**Seçilen Metin:**
::::
İslam, tüm inanlığa gönderilmiş bir dindir. İslam’ın muhatabı insandır. Cenâb-ı Hak insanı değerli bir varlık olarak yaratmış, insanoğlunu da yaşadığı müddetçe bu değeri korumakla görevlendirmiştir. Bu amaçla peygamberler göndermiş, insanı kendi halifesi (Allah’ın emirlerini yerine getirme yetkisi, emr-i bil maruf nehy-i ani’l münker görevi) olarak tayin etmiştir. İslam, her bir Müslüman’ı iyiliği emredip; kötülüğü engellemekle vazifelendirmiş (Âl-i İmran, 3/104), insanların doğruyu bulması ve yanlışlıktan yüz çevirmesi için çalışmayı (cihad) farz kılmıştır. Bu nedenle bir insanı yok etmeyi bir alemi yok etmeye; bir insanı kurtarmayı da alemi kurtarmaya benzetmiştir. (Bkz. Maide, 5/32) İnsanları küfre ve harama sevk etmek onları öldürmek; küfürden ve haramdan uzaklaştırmak da yaşatmaktır.
Allah’ın halifesi olan insanların oluşturduğu en önemli birlik toplumdur. İnsan toplumsal bir varlık olarak yaratılmıştır. Toplumların ön önemli nüvesi ise gençlerdir. Milletlerin bugünleri ve yarınları gençlerin elindedir. Gençlik bir milletin hazinesi ve aynı zamanda da aynasıdır. Böyle önemli bir konumda bulunan yarının gençleri olan çocuklarımızı ve bugünün gençlerini bekleyen tehlikelerin bir kısmını şöyle sıralayabiliriz: Para hırsı, şöhret, fuhuş, terör, uyuşturucu, ahlaksız insanlar tarafından sergilenen ve onların edebe aykırı görüntüleri ile sunulan müzik ve bu kişilere karşı duyulan sevgi, futbol ve futbolcu sevgisi ile futbola harcanan zaman, içki, kumar, kahvehane oyunları, moda (farklı kültürlere özenti, taklit), ırkçılık, dini görünümlü batıl fikri akımlar ile bu çirkinlikleri tetikleyen, neşreden, ahlaktan yoksun televizyon, internet ve gazeteler.
::::
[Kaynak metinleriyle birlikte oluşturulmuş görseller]
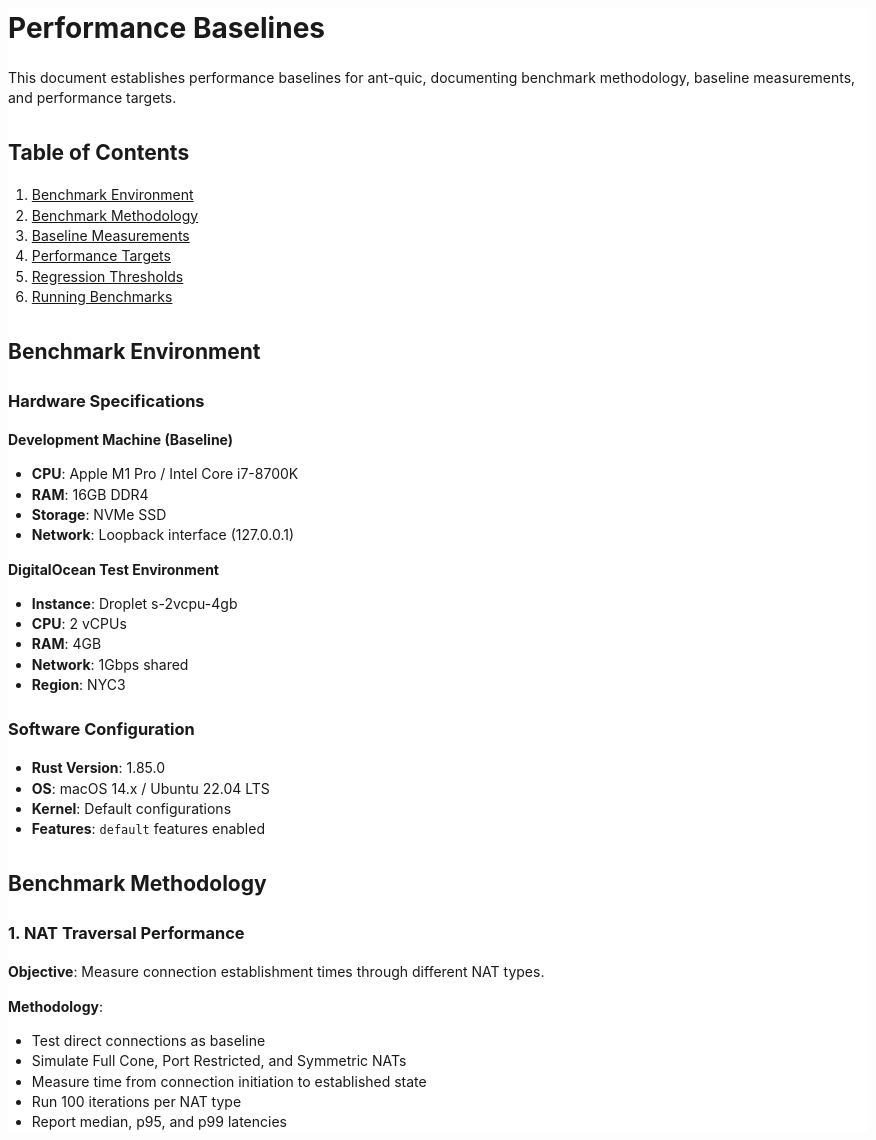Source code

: # Performance Baselines

This document establishes performance baselines for ant-quic, documenting benchmark methodology, baseline measurements, and performance targets.

## Table of Contents

1. [Benchmark Environment](#benchmark-environment)
2. [Benchmark Methodology](#benchmark-methodology)
3. [Baseline Measurements](#baseline-measurements)
4. [Performance Targets](#performance-targets)
5. [Regression Thresholds](#regression-thresholds)
6. [Running Benchmarks](#running-benchmarks)

## Benchmark Environment

### Hardware Specifications

**Development Machine (Baseline)**
- **CPU**: Apple M1 Pro / Intel Core i7-8700K
- **RAM**: 16GB DDR4
- **Storage**: NVMe SSD
- **Network**: Loopback interface (127.0.0.1)

**DigitalOcean Test Environment**
- **Instance**: Droplet s-2vcpu-4gb
- **CPU**: 2 vCPUs
- **RAM**: 4GB
- **Network**: 1Gbps shared
- **Region**: NYC3

### Software Configuration

- **Rust Version**: 1.85.0
- **OS**: macOS 14.x / Ubuntu 22.04 LTS
- **Kernel**: Default configurations
- **Features**: `default` features enabled

## Benchmark Methodology

### 1. NAT Traversal Performance

**Objective**: Measure connection establishment times through different NAT types.

**Methodology**:
- Test direct connections as baseline
- Simulate Full Cone, Port Restricted, and Symmetric NATs
- Measure time from connection initiation to established state
- Run 100 iterations per NAT type
- Report median, p95, and p99 latencies
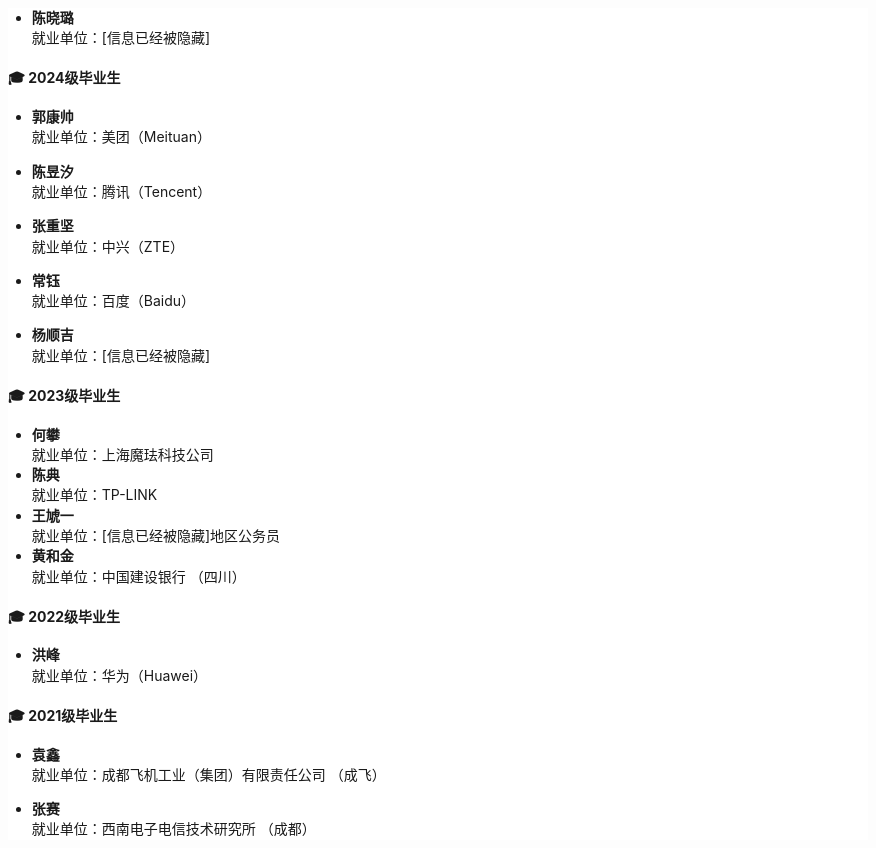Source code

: - **陈晓璐**  
  就业单位：[信息已经被隐藏]

#### 🎓 2024级毕业生

- **郭康帅**  
  就业单位：美团（Meituan）

- **陈昱汐**  
  就业单位：腾讯（Tencent）

- **张重坚**  
  就业单位：中兴（ZTE）

- **常钰**  
  就业单位：百度（Baidu）

- **杨顺吉**  
  就业单位：[信息已经被隐藏]


#### 🎓 2023级毕业生

- **何攀**  
  就业单位：上海魔珐科技公司
- **陈典**  
  就业单位：TP-LINK
- **王虓一**  
  就业单位：[信息已经被隐藏]地区公务员
- **黄和金**  
  就业单位：中国建设银行 （四川）

#### 🎓 2022级毕业生

- **洪峰**  
  就业单位：华为（Huawei）

  

#### 🎓 2021级毕业生

- **袁鑫**  
  就业单位：成都飞机工业（集团）有限责任公司 （成飞）

- **张赛**  
  就业单位：西南电子电信技术研究所 （成都）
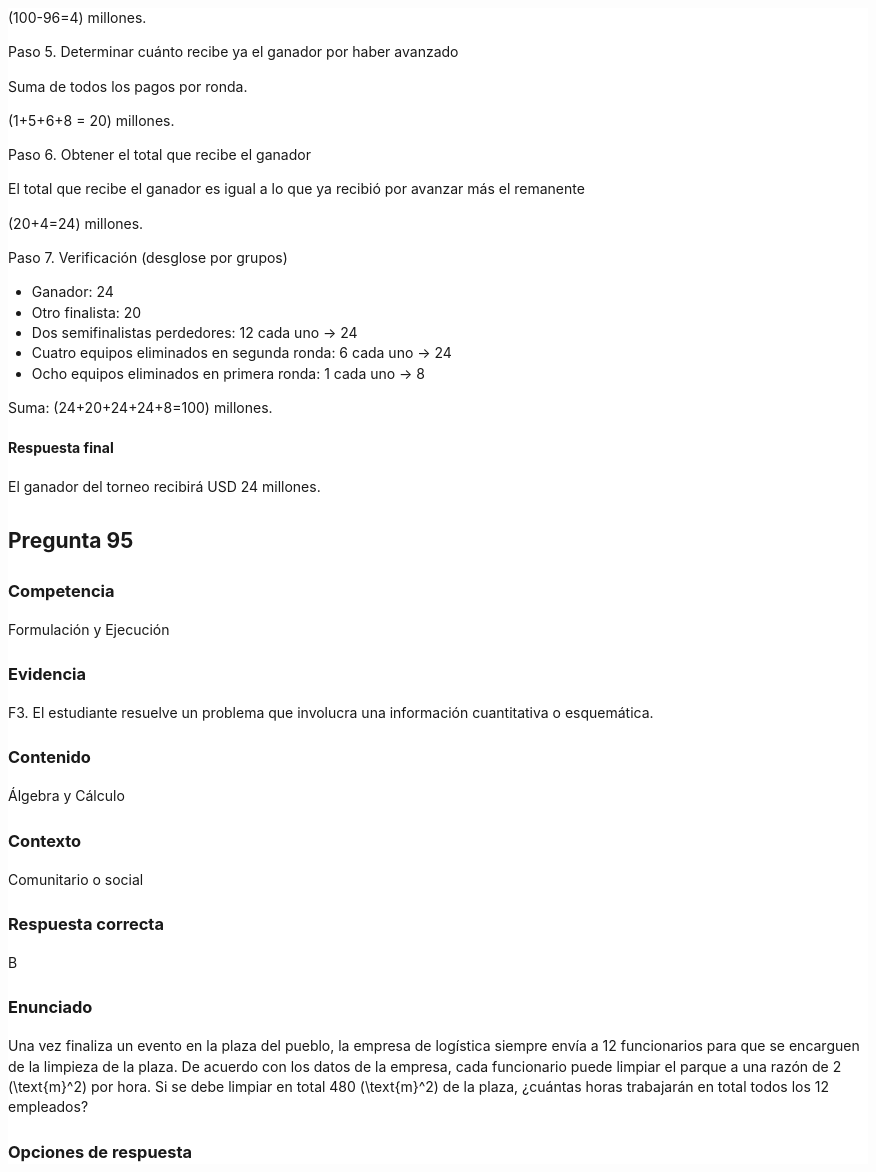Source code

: \(100-96=4\) millones.  

Paso 5. Determinar cuánto recibe ya el ganador por haber avanzado  

Suma de todos los pagos por ronda.  

\(1+5+6+8 = 20\) millones.  

Paso 6. Obtener el total que recibe el ganador  

El total que recibe el ganador es igual a lo que ya recibió por avanzar más el remanente  

\(20+4=24\) millones.  

Paso 7. Verificación (desglose por grupos)  

- Ganador: 24  
- Otro finalista: 20  
- Dos semifinalistas perdedores: 12 cada uno → 24  
- Cuatro equipos eliminados en segunda ronda: 6 cada uno → 24  
- Ocho equipos eliminados en primera ronda: 1 cada uno → 8  

Suma: \(24+20+24+24+8=100\) millones.  

#### Respuesta final

El ganador del torneo recibirá USD 24 millones.  

## Pregunta 95

### Competencia
Formulación y Ejecución

### Evidencia
F3. El estudiante resuelve un problema que involucra una información cuantitativa o esquemática.

### Contenido
Álgebra y Cálculo

### Contexto
Comunitario o social

### Respuesta correcta
B

### Enunciado

Una vez finaliza un evento en la plaza del pueblo, la empresa de logística siempre envía a 12 funcionarios para que se encarguen de la limpieza de la plaza. De acuerdo con los datos de la empresa, cada funcionario puede limpiar el parque a una razón de 2 \(\text{m}^2\) por hora. Si se debe limpiar en total 480 \(\text{m}^2\) de la plaza, ¿cuántas horas trabajarán en total todos los 12 empleados?  

### Opciones de respuesta

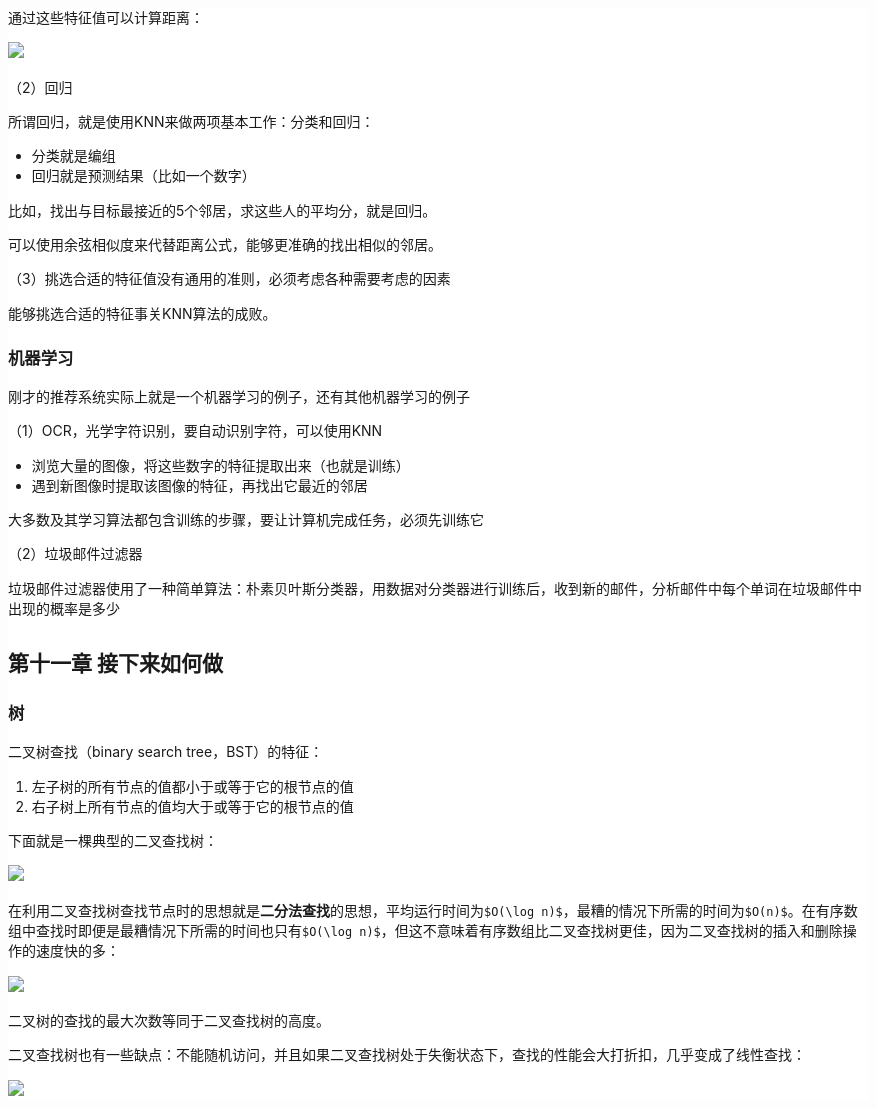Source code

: 通过这些特征值可以计算距离：

![](http://image.oldzhou.cn/Fhi7juYF5NjIkAhkjGLRyRJmjXEW)


（2）回归

所谓回归，就是使用KNN来做两项基本工作：分类和回归：

- 分类就是编组
- 回归就是预测结果（比如一个数字）

比如，找出与目标最接近的5个邻居，求这些人的平均分，就是回归。

可以使用余弦相似度来代替距离公式，能够更准确的找出相似的邻居。

（3）挑选合适的特征值没有通用的准则，必须考虑各种需要考虑的因素

能够挑选合适的特征事关KNN算法的成败。


### 机器学习

刚才的推荐系统实际上就是一个机器学习的例子，还有其他机器学习的例子

（1）OCR，光学字符识别，要自动识别字符，可以使用KNN

- 浏览大量的图像，将这些数字的特征提取出来（也就是训练）
- 遇到新图像时提取该图像的特征，再找出它最近的邻居

大多数及其学习算法都包含训练的步骤，要让计算机完成任务，必须先训练它

（2）垃圾邮件过滤器

垃圾邮件过滤器使用了一种简单算法：朴素贝叶斯分类器，用数据对分类器进行训练后，收到新的邮件，分析邮件中每个单词在垃圾邮件中出现的概率是多少

## 第十一章 接下来如何做

### 树

二叉树查找（binary search tree，BST）的特征：

1. 左子树的所有节点的值都小于或等于它的根节点的值
2. 右子树上所有节点的值均大于或等于它的根节点的值

下面就是一棵典型的二叉查找树：

![](http://image.oldzhou.cn/Fr0lFaLA3xhe7OYIv4ryvWPnq4dc)

在利用二叉查找树查找节点时的思想就是**二分法查找**的思想，平均运行时间为`$O(\log n)$`，最糟的情况下所需的时间为`$O(n)$`。在有序数组中查找时即便是最糟情况下所需的时间也只有`$O(\log n)$`，但这不意味着有序数组比二叉查找树更佳，因为二叉查找树的插入和删除操作的速度快的多：

![](http://image.oldzhou.cn/FlF6aYs9sjSCCiJCpvBzZJ9C-WN-)

二叉树的查找的最大次数等同于二叉查找树的高度。

二叉查找树也有一些缺点：不能随机访问，并且如果二叉查找树处于失衡状态下，查找的性能会大打折扣，几乎变成了线性查找：

![](http://image.oldzhou.cn/FiWlG9ksWIX1G_3GvJoiB8Ktmkxc)
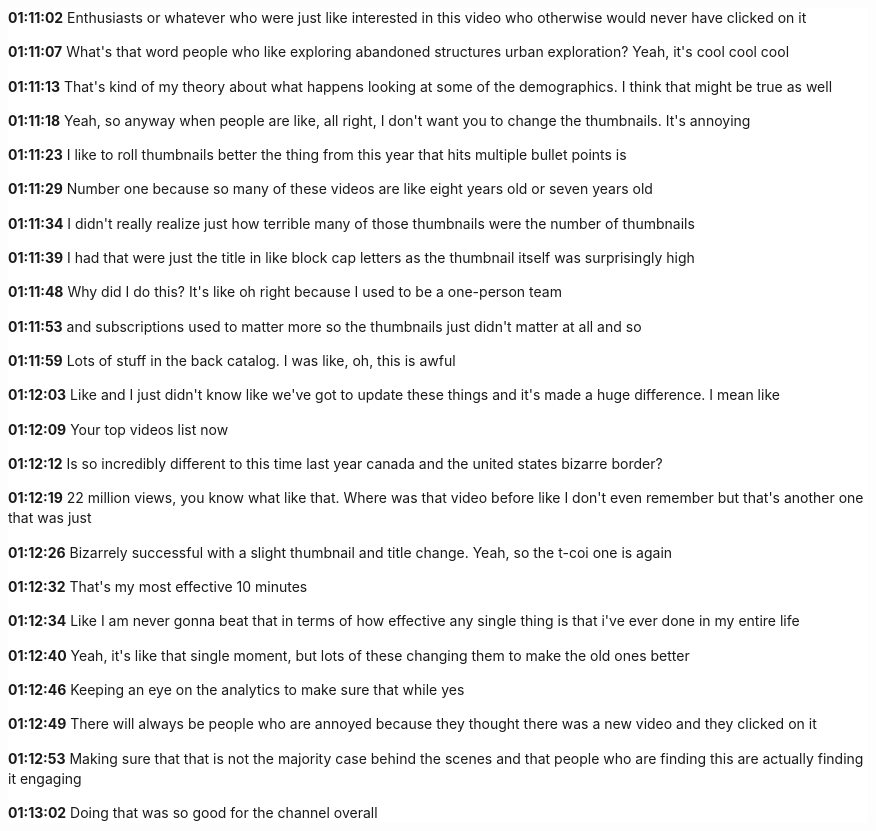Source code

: **01:11:02** Enthusiasts or whatever who were just like interested in this video who otherwise would never have clicked on it

**01:11:07** What's that word people who like exploring abandoned structures urban exploration? Yeah, it's cool cool cool

**01:11:13** That's kind of my theory about what happens looking at some of the demographics. I think that might be true as well

**01:11:18** Yeah, so anyway when people are like, all right, I don't want you to change the thumbnails. It's annoying

**01:11:23** I like to roll thumbnails better the thing from this year that hits multiple bullet points is

**01:11:29** Number one because so many of these videos are like eight years old or seven years old

**01:11:34** I didn't really realize just how terrible many of those thumbnails were the number of thumbnails

**01:11:39** I had that were just the title in like block cap letters as the thumbnail itself was surprisingly high

**01:11:48** Why did I do this? It's like oh right because I used to be a one-person team

**01:11:53** and subscriptions used to matter more so the thumbnails just didn't matter at all and so

**01:11:59** Lots of stuff in the back catalog. I was like, oh, this is awful

**01:12:03** Like and I just didn't know like we've got to update these things and it's made a huge difference. I mean like

**01:12:09** Your top videos list now

**01:12:12** Is so incredibly different to this time last year canada and the united states bizarre border?

**01:12:19** 22 million views, you know what like that. Where was that video before like I don't even remember but that's another one that was just

**01:12:26** Bizarrely successful with a slight thumbnail and title change. Yeah, so the t-coi one is again

**01:12:32** That's my most effective 10 minutes

**01:12:34** Like I am never gonna beat that in terms of how effective any single thing is that i've ever done in my entire life

**01:12:40** Yeah, it's like that single moment, but lots of these changing them to make the old ones better

**01:12:46** Keeping an eye on the analytics to make sure that while yes

**01:12:49** There will always be people who are annoyed because they thought there was a new video and they clicked on it

**01:12:53** Making sure that that is not the majority case behind the scenes and that people who are finding this are actually finding it engaging

**01:13:02** Doing that was so good for the channel overall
::::
**Sorular ve Görevler:**
a: Seçilen metne göre aşağıdaki soruları yanıtlayın.
(i) İslam'ın muhatabı kimdir?
(ii) Bir insanı yok etmek neye benzetilmiştir?
(iii) Gençlik bir milletin nesi olarak nitelendirilir?
b: Seçilen metinde "Allah’ın halifesi olan" sözlerinden "internet ve gazeteler." sözlerine kadar uzanan bölümün tamamını harfi harfine yazıya geçirin.

**Beklenen Yanıtlar:**
a:
(i) İnsandır.
(ii) Bir alemi yok etmeye benzetilmiştir.
(iii) Hem hazinesi hem de aynası olarak nitelendirilir.

b:
Allah’ın halifesi olan insanların oluşturduğu en önemli birlik toplumdur. İnsan toplumsal bir varlık olarak yaratılmıştır. Toplumların ön önemli nüvesi ise gençlerdir. Milletlerin bugünleri ve yarınları gençlerin elindedir. Gençlik bir milletin hazinesi ve aynı zamanda da aynasıdır. Böyle önemli bir konumda bulunan yarının gençleri olan çocuklarımızı ve bugünün gençlerini bekleyen tehlikelerin bir kısmını şöyle sıralayabiliriz: Para hırsı, şöhret, fuhuş, terör, uyuşturucu, ahlaksız insanlar tarafından sergilenen ve onların edebe aykırı görüntüleri ile sunulan müzik ve bu kişilere karşı duyulan sevgi, futbol ve futbolcu sevgisi ile futbola harcanan zaman, içki, kumar, kahvehane oyunları, moda (farklı kültürlere özenti, taklit), ırkçılık, dini görünümlü batıl fikri akımlar ile bu çirkinlikleri tetikleyen, neşreden, ahlaktan yoksun televizyon, internet ve gazeteler.